Frequentemente, na clínica psicanalítica, observamos, ao longo do tratamento, que os pacientes passam a se interessar, de forma espontânea, por fruir e realizar atividades artísticas. Entre elas, chama a atenção o interesse pela fotografia, visto ser a escolha de muitos.
O interesse pela fotografia indica a descoberta de uma nova forma de olhar para si e para o mundo. Em nosso cotidiano, tudo que vemos repetidamente deixa de ser percebido em detalhes, cessa de ser observado com atenção: nossa casa, nossa família, o trajeto para o trabalho, as pessoas com quem nos relacionamos, a cidade onde moramos, etc.
Por sua vez, o que acontece com aquele que fotografa? Olhando através da lente da máquina fotográfica, o sujeito, de repente, depara-se com um mundo novo que, no entanto, estava sempre ali. Tudo aquilo que antes não se notava agora passa a chamar a atenção: detalhes, ângulos, iluminação, cores e enquadramento das cenas.
Conforme mencionei em outro texto, a psicanálise trouxe a lume o fato de que vemos o mundo e a nós mesmos por meio da lente de fantasias. Essas fantasias têm a propriedade de ser fixas, ou seja, não mudam com facilidade, o que resulta em formas inadequadas de lidar com a vida que se repetem indefinidamente, mesmo gerando sofrimento.
Durante um processo de análise, no entanto, o simples ato de fotografar pode estar relacionado a certo insight sobre nossas fantasias. Atrás da lente da máquina fotográfica, tomamos uma pequena distância do mundo, distância suficiente para perceber aquilo que antes era ignorado.
Assim como o fotógrafo, também o analisante aprende a tomar certa distância de suas fantasias para percebê-las como lentes que distorcem, colorem ou descolorem a sua realidade. Esse distanciamento é sutil, mas suficiente para provocar importantes mudanças de posição subjetiva, visto que as antigas e fixas fantasias passam a influenciar muito menos em suas percepções.
Em suma, o interesse pela fotografia, ao longo do processo de análise, costuma indicar que o sujeito está em processo de descobrir que o seu olhar sobre si mesmo e o mundo é passível de mudanças.

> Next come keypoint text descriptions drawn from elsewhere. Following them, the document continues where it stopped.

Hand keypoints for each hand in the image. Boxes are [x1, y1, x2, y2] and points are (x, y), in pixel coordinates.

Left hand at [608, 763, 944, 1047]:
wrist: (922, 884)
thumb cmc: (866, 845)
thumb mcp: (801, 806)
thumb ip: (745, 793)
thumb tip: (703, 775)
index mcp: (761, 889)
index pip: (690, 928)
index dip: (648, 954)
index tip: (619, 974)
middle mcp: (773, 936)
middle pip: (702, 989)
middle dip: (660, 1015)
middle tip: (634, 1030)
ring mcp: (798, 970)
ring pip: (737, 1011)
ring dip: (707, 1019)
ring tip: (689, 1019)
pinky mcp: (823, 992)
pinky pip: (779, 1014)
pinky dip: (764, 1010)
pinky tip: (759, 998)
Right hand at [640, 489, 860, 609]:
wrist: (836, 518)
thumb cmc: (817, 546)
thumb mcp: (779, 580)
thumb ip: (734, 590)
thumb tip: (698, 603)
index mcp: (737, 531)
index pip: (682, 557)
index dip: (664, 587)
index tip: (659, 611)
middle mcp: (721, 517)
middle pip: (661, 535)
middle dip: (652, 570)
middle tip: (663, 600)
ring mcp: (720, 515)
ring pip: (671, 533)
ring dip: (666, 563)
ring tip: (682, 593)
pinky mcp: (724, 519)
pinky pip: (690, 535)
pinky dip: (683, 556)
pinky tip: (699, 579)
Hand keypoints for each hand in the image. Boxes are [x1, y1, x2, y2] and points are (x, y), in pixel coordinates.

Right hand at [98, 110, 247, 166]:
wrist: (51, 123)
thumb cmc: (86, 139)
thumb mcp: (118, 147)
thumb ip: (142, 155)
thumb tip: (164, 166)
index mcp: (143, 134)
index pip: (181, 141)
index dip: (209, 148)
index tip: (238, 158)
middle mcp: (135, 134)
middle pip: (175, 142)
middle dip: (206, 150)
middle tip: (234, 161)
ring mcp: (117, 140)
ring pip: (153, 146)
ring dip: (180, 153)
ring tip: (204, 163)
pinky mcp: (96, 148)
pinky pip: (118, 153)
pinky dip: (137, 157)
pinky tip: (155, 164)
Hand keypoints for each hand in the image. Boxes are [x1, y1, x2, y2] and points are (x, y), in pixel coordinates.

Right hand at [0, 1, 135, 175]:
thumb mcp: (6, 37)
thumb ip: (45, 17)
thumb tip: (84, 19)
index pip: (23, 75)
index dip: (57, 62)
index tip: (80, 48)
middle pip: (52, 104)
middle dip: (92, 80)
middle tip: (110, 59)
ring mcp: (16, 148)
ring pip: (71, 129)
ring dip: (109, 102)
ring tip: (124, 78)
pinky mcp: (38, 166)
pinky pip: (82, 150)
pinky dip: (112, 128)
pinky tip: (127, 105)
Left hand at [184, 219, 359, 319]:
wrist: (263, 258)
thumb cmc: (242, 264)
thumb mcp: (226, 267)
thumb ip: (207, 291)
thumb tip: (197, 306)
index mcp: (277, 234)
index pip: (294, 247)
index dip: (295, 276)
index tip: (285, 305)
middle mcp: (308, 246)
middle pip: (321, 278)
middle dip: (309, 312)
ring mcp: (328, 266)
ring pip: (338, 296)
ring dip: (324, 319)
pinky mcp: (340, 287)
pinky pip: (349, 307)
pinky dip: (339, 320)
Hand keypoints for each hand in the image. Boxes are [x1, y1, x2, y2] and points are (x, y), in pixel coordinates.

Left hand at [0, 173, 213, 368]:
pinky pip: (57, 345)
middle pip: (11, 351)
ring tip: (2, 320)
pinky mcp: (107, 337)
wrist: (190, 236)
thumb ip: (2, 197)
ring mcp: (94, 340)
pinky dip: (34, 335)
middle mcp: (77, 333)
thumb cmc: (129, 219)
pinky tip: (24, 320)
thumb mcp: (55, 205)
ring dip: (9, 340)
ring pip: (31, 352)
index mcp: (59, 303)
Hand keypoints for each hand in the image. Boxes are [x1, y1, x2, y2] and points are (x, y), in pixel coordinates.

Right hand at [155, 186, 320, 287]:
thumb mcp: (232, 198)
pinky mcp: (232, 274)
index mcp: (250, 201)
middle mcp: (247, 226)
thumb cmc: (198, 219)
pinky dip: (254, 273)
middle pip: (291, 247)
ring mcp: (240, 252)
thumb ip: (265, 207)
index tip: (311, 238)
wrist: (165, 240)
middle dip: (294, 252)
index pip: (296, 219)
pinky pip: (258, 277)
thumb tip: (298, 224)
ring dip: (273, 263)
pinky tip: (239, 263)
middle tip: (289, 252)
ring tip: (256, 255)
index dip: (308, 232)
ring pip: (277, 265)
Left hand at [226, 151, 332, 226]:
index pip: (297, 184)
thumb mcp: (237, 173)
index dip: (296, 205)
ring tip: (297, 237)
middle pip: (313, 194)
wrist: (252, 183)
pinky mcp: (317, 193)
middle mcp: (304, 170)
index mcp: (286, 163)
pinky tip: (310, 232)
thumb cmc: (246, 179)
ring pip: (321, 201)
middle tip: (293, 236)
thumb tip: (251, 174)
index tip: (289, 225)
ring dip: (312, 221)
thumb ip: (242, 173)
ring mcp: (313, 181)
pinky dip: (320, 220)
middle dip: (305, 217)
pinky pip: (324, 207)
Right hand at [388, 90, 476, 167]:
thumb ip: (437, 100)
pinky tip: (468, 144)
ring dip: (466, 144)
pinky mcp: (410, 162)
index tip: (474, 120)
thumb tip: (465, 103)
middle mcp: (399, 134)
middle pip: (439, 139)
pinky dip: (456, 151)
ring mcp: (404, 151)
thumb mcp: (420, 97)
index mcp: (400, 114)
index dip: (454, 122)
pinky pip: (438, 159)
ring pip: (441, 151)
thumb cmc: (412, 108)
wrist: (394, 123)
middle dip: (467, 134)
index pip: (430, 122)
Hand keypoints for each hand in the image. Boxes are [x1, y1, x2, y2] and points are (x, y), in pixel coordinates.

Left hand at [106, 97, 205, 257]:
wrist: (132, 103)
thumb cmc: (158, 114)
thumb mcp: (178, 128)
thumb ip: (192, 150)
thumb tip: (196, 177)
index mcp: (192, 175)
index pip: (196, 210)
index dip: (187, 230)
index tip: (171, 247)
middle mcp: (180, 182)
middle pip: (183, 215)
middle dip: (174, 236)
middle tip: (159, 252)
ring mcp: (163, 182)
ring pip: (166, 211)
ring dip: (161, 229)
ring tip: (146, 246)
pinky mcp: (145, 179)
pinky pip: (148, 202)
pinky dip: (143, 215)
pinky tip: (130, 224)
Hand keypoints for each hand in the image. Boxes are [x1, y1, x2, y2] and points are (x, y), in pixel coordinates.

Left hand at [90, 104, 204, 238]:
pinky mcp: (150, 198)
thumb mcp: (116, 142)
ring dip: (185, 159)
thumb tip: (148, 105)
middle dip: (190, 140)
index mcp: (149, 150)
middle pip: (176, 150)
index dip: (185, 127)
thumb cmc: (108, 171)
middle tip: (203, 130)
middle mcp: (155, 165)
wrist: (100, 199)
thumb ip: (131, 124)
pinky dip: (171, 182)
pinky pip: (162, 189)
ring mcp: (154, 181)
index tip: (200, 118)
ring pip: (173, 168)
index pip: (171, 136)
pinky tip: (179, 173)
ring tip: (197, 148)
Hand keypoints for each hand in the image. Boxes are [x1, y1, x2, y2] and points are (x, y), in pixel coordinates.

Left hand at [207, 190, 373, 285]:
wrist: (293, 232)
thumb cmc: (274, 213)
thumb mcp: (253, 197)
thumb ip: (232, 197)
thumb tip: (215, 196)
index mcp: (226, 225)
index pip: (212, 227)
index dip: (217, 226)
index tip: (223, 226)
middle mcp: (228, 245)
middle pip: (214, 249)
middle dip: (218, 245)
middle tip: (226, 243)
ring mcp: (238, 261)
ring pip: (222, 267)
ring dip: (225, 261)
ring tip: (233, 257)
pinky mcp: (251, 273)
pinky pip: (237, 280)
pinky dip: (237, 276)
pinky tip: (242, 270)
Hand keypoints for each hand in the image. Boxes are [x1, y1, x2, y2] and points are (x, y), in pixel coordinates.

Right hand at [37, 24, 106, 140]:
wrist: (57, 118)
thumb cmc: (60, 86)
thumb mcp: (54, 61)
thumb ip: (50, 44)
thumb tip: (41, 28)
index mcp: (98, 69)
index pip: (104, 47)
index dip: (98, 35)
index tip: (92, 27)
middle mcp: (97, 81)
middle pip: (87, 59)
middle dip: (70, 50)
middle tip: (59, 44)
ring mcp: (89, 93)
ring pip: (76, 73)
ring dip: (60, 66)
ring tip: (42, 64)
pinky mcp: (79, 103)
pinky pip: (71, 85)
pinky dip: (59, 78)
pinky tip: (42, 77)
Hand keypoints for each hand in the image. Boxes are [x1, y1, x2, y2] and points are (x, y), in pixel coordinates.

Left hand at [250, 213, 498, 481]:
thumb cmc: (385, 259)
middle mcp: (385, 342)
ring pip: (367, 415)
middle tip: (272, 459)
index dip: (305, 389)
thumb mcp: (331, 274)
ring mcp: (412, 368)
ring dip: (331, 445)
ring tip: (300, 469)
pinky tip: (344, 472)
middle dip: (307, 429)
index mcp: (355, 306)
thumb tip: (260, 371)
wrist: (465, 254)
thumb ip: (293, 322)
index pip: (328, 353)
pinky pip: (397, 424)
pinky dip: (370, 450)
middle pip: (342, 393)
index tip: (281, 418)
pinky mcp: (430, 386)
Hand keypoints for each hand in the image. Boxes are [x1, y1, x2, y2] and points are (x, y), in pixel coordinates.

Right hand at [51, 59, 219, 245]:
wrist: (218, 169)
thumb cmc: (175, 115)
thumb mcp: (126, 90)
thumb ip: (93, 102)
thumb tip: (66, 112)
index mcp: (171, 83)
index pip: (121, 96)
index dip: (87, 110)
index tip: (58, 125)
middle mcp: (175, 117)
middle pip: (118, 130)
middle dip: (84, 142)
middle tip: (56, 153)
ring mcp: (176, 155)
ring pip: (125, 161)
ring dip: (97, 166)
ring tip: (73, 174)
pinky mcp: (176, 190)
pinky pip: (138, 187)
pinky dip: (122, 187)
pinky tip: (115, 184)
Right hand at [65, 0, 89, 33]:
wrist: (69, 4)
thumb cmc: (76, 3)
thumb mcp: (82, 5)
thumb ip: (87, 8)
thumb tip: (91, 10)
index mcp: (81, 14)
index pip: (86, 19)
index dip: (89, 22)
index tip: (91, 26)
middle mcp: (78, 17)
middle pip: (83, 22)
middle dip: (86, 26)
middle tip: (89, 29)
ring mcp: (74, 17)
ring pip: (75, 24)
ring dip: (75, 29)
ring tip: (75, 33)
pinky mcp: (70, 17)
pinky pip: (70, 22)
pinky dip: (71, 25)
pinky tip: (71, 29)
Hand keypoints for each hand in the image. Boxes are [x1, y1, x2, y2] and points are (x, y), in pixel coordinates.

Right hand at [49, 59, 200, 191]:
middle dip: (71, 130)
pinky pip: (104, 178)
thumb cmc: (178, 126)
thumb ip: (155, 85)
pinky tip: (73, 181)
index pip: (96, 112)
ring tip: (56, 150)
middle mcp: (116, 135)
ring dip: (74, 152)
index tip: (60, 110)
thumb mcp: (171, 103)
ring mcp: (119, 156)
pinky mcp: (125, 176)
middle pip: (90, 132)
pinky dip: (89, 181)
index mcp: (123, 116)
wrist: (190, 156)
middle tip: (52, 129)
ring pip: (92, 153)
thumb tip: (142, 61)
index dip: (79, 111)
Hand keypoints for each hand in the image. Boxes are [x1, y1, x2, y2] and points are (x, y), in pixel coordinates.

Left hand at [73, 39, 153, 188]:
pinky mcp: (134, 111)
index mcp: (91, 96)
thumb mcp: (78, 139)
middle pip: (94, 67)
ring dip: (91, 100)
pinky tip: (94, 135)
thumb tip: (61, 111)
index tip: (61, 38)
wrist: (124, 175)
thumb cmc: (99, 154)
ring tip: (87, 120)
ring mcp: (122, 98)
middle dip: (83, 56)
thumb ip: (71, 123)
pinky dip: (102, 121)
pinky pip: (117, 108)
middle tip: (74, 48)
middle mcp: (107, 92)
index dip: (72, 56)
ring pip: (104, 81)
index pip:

Tal como o fotográfo troca as lentes de sua câmera em busca de um melhor enquadramento para a cena desejada, também as fantasias fixadas por toda uma vida podem ser deslocadas. Para o analisante, essa descoberta é uma grande conquista que abre espaço para mudanças importantes na sua forma de posicionamento perante a vida.
Inicia-se uma análise, em geral, queixando-se do sofrimento gerado pelos outros, pelo mundo lá fora. No entanto, o “olhar fotográfico”, por assim dizer, mostra que o sofrimento é gerado, antes, pela nossa própria interpretação acerca da realidade. A partir disso, fica muito mais fácil agir e obter sucesso na busca daquilo que se deseja.
Por Marlos Terêncio
Adorei seu texto “Olhar fotográfico”! Muito interessante esta relação entre o processo psicanalítico e a fotografia. Me identifiquei inteiramente com o assunto , uma vez que comecei minha atividade na fotografia durante o processo psicanalítico. Após ler seu texto eu me dei conta que o “meu cenário” não mudou… mas eu precisei mudar o “angulo”, a “lente” e manter um certo distanciamento para senti-lo na devida medida. Percebi que o “zoom” ,sobre alguns aspectos, pode distorcer a imagem e superdimensionar situações que na realidade não tem tanta relevância. Obrigada pela leitura tão interessante! Parabéns pelo texto. Eliana
Prezada Eliana, obrigado por seu contato e suas observações sobre o texto. Achei muito pertinente a sua observação sobre o “zoom” em determinados aspectos da vida. Talvez a psicanálise, nessa analogia, esteja mais próxima de uma lente “grande angular”, ou seja, que ajuda a colocar um cenário mais amplo no seu enquadramento.